If $\sin 2 \theta+\sin 2 \phi=\frac{1}{2}$ and $\cos 2 \theta+\cos 2 \phi=\frac{3}{2}$, then $\cos ^{2}(\theta-\phi)=$
(a) $\frac{3}{8}$
(b) $\frac{5}{8}$
(c) $\frac{3}{4}$
(d) $\frac{5}{4}$
(b) $\frac{5}{8}$
Given:
$\sin 2 \theta+\sin 2 \phi=\frac{1}{2}$ ...(i)
and
$\cos 2 \theta+\cos 2 \phi=\frac{3}{2}$ ....(ii)

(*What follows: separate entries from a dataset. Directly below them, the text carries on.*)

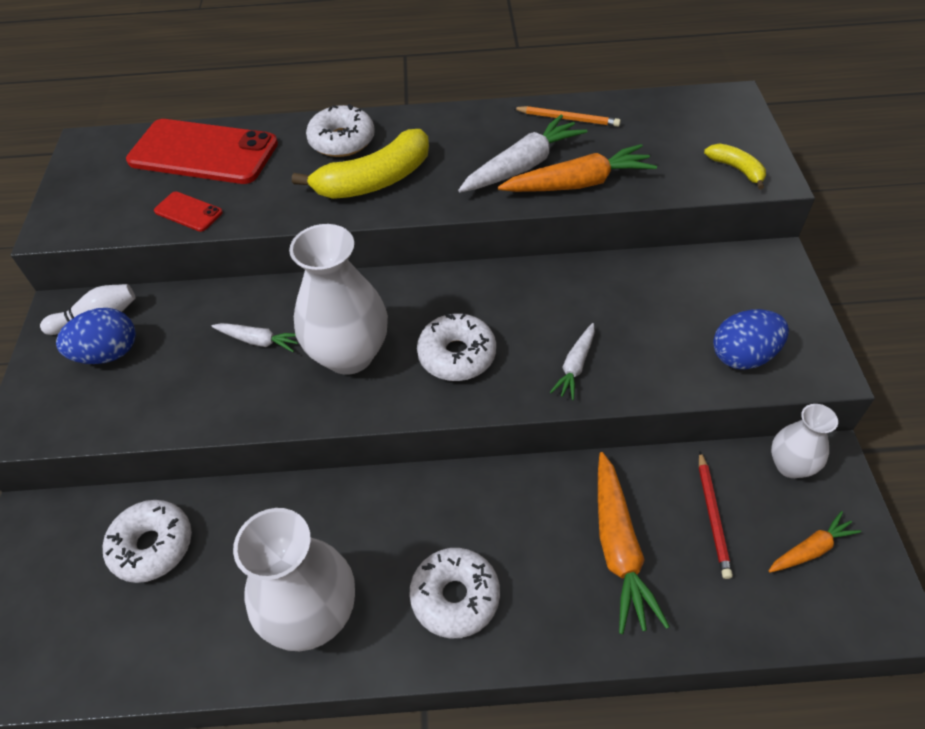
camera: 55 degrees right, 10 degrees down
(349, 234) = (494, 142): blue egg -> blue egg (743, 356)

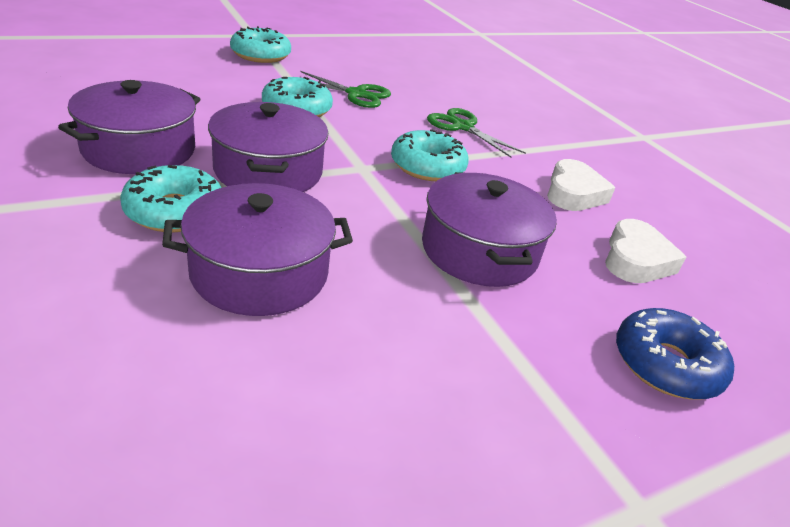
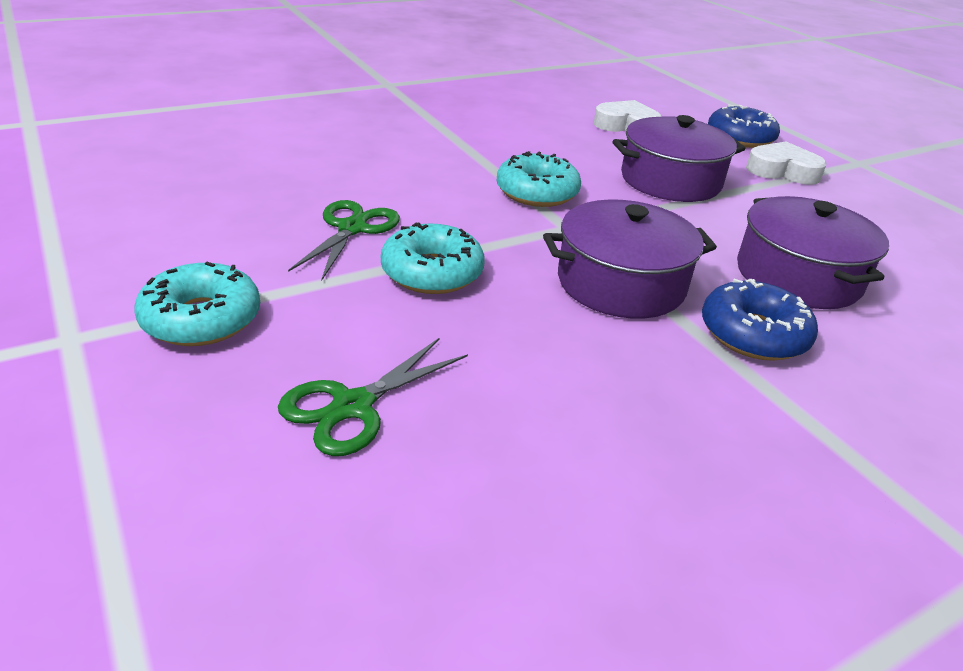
camera: 90 degrees left, 0 degrees up
(139, 149) = (643, 386): purple pot -> none
(174, 211) = (753, 334): turquoise donut -> blue donut
(462, 127) = (421, 167): green scissors -> green scissors (352, 407)
(573, 193) = (537, 132): white heart -> white heart (782, 171)

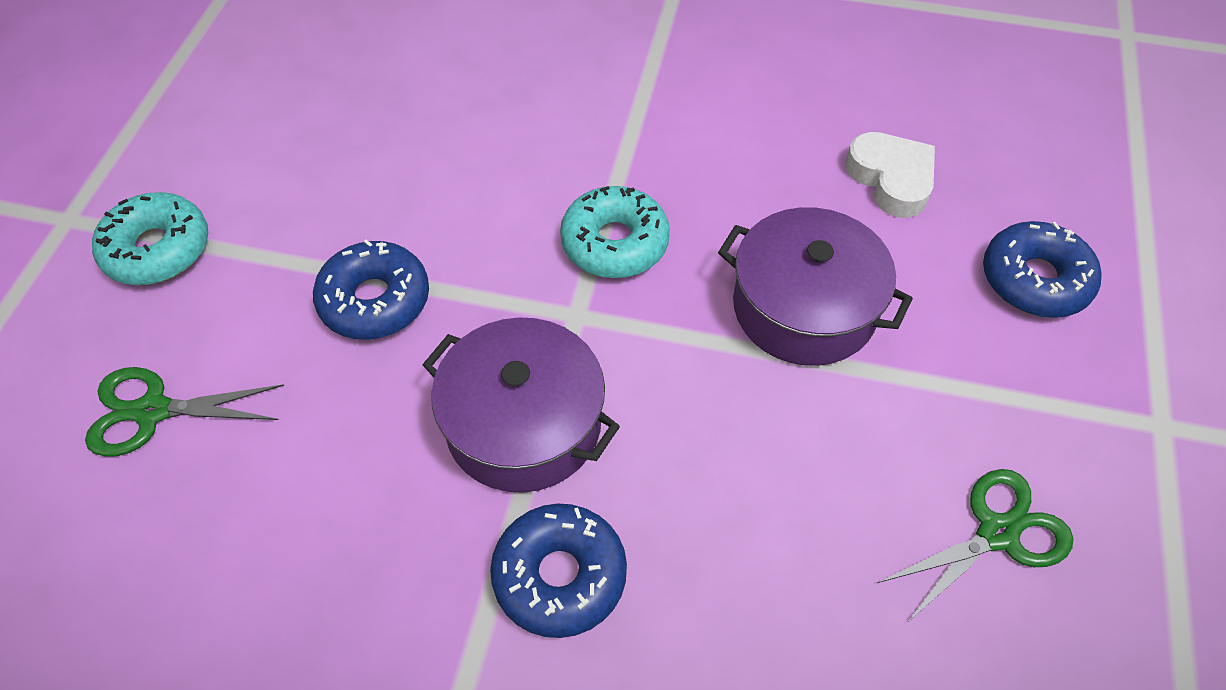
camera: 45 degrees right, 20 degrees up
(352, 228) = (377, 201): green scissors -> green scissors (998, 533)
(432, 272) = (375, 300): turquoise donut -> blue donut
(782, 171) = (997, 374): white heart -> none
(798, 276) = (732, 542): purple pot -> none

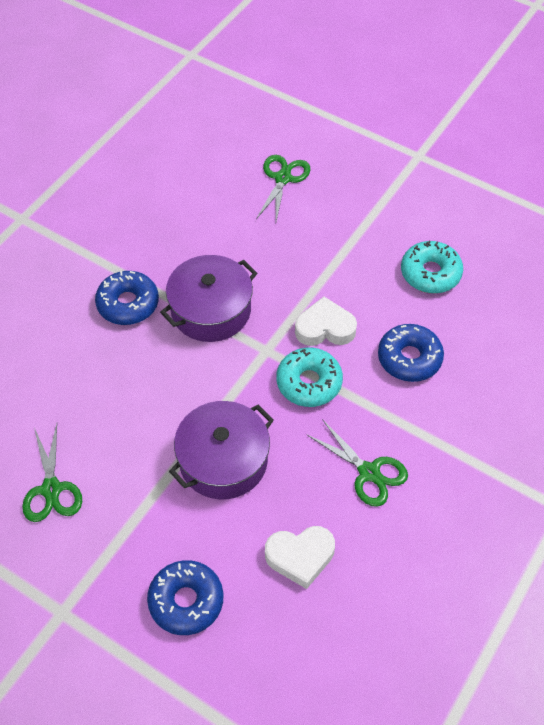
camera: 110 degrees right, 0 degrees up
(157, 250) = (383, 187): turquoise donut -> turquoise donut (430, 273)
(375, 300) = (313, 267): blue donut -> blue donut (409, 358)
(502, 250) = (325, 328): none -> white heart
(728, 141) = (369, 472): none -> green scissors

Squaring and adding (i) and (ii), we get:
$(\sin 2 \theta+\sin 2 \phi)^{2}+(\cos 2 \theta+\cos 2 \phi)^{2}=\frac{1}{4}+\frac{9}{4}$
$\Rightarrow\left[2 \sin \left(\frac{2 \theta+2 \phi}{2}\right) \cos \left(\frac{2 \theta-2 \phi}{2}\right)\right]^{2}+\left[2 \cos \left(\frac{2 \theta+2 \phi}{2}\right) \cos \left(\frac{2 \theta-2 \phi}{2}\right)\right]^{2}=\frac{5}{2}$
$\Rightarrow 4 \sin ^{2}(\theta+\phi) \cos ^{2}(\theta-\phi)+4 \cos ^{2}(\theta+\phi) \cos ^{2}(\theta-\phi)=\frac{5}{2}$
$\Rightarrow 4 \cos ^{2}(\theta-\phi)\left[\sin ^{2}(\theta+\phi)+\cos ^{2}(\theta+\phi)\right]=\frac{5}{2}$
$\Rightarrow 4 \cos ^{2}(\theta-\phi)=\frac{5}{2}$
$\Rightarrow \cos ^{2}(\theta-\phi)=\frac{5}{8}$